Characterization of bi-stable pure and hybrid composite laminates – An experimental investigation of the static and dynamic responses

Abstract

In this study, the static and dynamic responses of bi-stable hybrid composite laminates [0/AL/90]T and [02/AL/902]T were scrutinized, and their behavior was compared to bi-stable pure composite laminates including [0/90]T and [02/902]T. The work consisted of an analytical study that was validated experimentally. An analytical method based on Hamilton’s principle was developed to investigate the static and vibration characteristics of the laminates. Experimentally, curvatures and out-of plane-displacement, and snap-through load were measured using a quasi-static loading on a universal testing machine.
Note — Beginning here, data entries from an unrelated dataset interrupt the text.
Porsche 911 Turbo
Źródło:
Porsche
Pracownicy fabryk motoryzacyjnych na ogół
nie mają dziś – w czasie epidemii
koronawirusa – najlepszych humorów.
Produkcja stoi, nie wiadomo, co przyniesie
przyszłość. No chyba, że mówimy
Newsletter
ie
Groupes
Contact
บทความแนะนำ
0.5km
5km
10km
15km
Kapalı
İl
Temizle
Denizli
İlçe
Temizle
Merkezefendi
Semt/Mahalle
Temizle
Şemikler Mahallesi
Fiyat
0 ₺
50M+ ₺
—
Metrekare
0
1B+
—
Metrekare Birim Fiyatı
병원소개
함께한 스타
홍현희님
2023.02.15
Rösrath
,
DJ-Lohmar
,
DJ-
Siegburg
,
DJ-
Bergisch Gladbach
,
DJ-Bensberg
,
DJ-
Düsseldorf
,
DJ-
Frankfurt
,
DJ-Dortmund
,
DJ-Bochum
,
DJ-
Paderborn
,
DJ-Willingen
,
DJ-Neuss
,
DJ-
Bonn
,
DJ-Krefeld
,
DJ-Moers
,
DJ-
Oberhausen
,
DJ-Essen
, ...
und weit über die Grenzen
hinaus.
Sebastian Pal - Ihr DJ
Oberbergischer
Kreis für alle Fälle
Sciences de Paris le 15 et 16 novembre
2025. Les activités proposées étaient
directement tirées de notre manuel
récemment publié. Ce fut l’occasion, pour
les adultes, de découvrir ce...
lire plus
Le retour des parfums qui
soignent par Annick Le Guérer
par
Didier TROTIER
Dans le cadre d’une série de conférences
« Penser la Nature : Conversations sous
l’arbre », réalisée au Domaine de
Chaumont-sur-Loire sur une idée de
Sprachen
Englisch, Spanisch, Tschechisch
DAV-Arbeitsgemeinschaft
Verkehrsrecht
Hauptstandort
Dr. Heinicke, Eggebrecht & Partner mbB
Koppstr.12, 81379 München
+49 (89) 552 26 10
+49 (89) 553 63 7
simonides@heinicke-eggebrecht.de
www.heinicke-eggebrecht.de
Further experimental analysis was performed to characterize the damping viscous ratio, natural frequency, and critical base excitation that cause the snapping between the two different stable shapes. The results show that the hybridization of bi-stable pure composite laminates has the potential to increase the stable curvatures and enhance the static load-carrying capability up to five times when compared to a pure bi-stable composite laminate of the same thickness. It was also observed that the hybridization of bi-stable pure composite laminates may result in a dramatic change in the dynamic response. The natural frequencies of bi-stable hybrid composite laminates are increased in comparison with bi-stable pure composite laminates. The critical base excitation required for snapping has increased significantly for the hybrid composite laminate. The qualitative and quantitative comparisons between the analytical and experimental results were very promising and they agreed well.